T he Lincoln Correctional Center assumed celebrity status in Nebraska when it opened. It was the first of an ambitious program of reform to replace prisons and correct a destructive system of corrections and put in its place new buildings with a healing environment where the troubled and troubling young men of Nebraska could be sent. People were anxious to get a report about how it was going.
Judges especially were watching and listening, and they asked themselves if there might be some new use they could make of this reformed prison. I was introduced to one judge’s answer to this question soon after we opened at a meeting of one of my counseling groups.
I had selected ten men, and we met on a Thursday morning for the first time.
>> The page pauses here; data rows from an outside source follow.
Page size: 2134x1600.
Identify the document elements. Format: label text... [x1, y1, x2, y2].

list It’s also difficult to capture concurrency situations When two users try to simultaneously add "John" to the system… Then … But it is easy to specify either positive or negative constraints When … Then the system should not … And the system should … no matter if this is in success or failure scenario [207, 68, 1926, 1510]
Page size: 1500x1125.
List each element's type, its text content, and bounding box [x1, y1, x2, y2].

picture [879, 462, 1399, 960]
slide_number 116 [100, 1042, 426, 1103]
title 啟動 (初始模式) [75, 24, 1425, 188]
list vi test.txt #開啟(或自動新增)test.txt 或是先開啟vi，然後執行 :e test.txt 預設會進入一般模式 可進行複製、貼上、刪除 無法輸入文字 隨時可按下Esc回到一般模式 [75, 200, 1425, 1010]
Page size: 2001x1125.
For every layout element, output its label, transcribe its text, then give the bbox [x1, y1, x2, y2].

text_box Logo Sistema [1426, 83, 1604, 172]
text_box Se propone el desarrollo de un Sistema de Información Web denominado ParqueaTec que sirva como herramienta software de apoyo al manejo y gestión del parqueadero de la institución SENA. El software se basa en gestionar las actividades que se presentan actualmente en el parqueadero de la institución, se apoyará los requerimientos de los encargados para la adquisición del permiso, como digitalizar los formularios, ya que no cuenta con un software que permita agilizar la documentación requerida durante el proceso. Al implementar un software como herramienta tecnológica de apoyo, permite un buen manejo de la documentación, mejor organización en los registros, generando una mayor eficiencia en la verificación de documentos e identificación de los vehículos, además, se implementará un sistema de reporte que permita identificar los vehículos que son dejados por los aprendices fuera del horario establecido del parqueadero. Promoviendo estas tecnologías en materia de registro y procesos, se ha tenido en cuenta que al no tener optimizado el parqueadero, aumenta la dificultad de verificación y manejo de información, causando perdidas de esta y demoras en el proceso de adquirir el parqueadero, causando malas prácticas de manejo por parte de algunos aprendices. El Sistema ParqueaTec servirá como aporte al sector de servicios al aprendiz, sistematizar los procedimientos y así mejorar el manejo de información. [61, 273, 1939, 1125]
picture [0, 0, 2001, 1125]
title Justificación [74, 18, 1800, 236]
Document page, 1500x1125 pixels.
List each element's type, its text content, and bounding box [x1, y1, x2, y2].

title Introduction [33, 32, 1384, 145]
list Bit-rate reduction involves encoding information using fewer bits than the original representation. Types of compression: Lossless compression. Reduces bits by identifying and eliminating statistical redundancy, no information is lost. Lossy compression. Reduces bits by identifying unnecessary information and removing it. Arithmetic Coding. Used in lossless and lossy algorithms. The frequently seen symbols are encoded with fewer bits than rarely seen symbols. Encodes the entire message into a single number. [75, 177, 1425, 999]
The first meeting required introductions and some getting-acquainted exercises, but I was surprised to find that several members seemed to already know each other. It didn’t take long to get the story, and once I got to know them, I thought of them as the Farmhouse Five.
The story begins in the farming regions of Nebraska where there isn’t much exciting for young men to do, so they drink - often too much. When young men drink too much and live in a place where there isn’t much to do, their entertainment often brings them into contact with law enforcement officers, and so it was for them. “Hellraisers” is a term one might use to describe them, and the local authorities quickly tired of their preferred amusements.
One night, already liquored up on alcohol, the Farmhouse Five found themselves cruising along deserted gravel county roads in the neighborhood of a vacant house on farmland owned by one the Five’s grandfathers. “Let’s stop and check it out,” they decided, so they entered the house and went room to room looking for something to entertain themselves, but it was winter, and they were cold. So what do you think drunk young men do in an abandoned farmhouse when they’re cold? Why, they start a fire, naturally. So they did, right in the middle of the living room floor.
A fire in a closed house quickly fills the house with smoke, and this house was no exception. Realizing their foolishness, they put out the fire and left to find entertainment elsewhere. Well, they thought they put out the fire.
The fire was not out, but they were soon long gone. By morning, the house had burned to the ground, and Grandad was mad. Mad enough to call the Sheriff. Mad enough to press charges against not only his own grandson but against all of his friends who were with him – the Farmhouse Five.
The local judge and prosecuting county attorney recognized a golden opportunity with the brand new prison in Lincoln. They could help the young men, please the grandfather, and temporarily rid their community of five hellraisers. This would quiet things down considerably, and the coming Halloween might even be uneventful this year.
Off to prison they all went, convicted on a charge of arson. Now they were convicted, incarcerated felons.
When the Lincoln Correctional Center opened, we had a few rooms we couldn’t fill. That didn’t last long. Judges all over Nebraska suddenly faced defendants they were sure needed a stay at our new, reformed prison.
There’s a moral here. One echoed in a film that some of you may remember. It was a story of a young man who wanted to play baseball, so he built a baseball field in a cornfield on an Iowa farm. It was an act of faith: “If you build it, they will come.”
If you build a new prison, it will fill up. There’s something about a new prison with empty rooms that judges will always find attractive. Convicted felons standing before judges for sentencing are much easier to send to prison if the prison has empty rooms, especially if it is a brand new reformed prison committed to helping people change. Judges will find people who will need a period of incarceration in such a place, and they will send them to you. It will be best for them, and it will be best for the community, so beware building a new prison to reduce overcrowding. You might get even more inmates and still have no place to put them.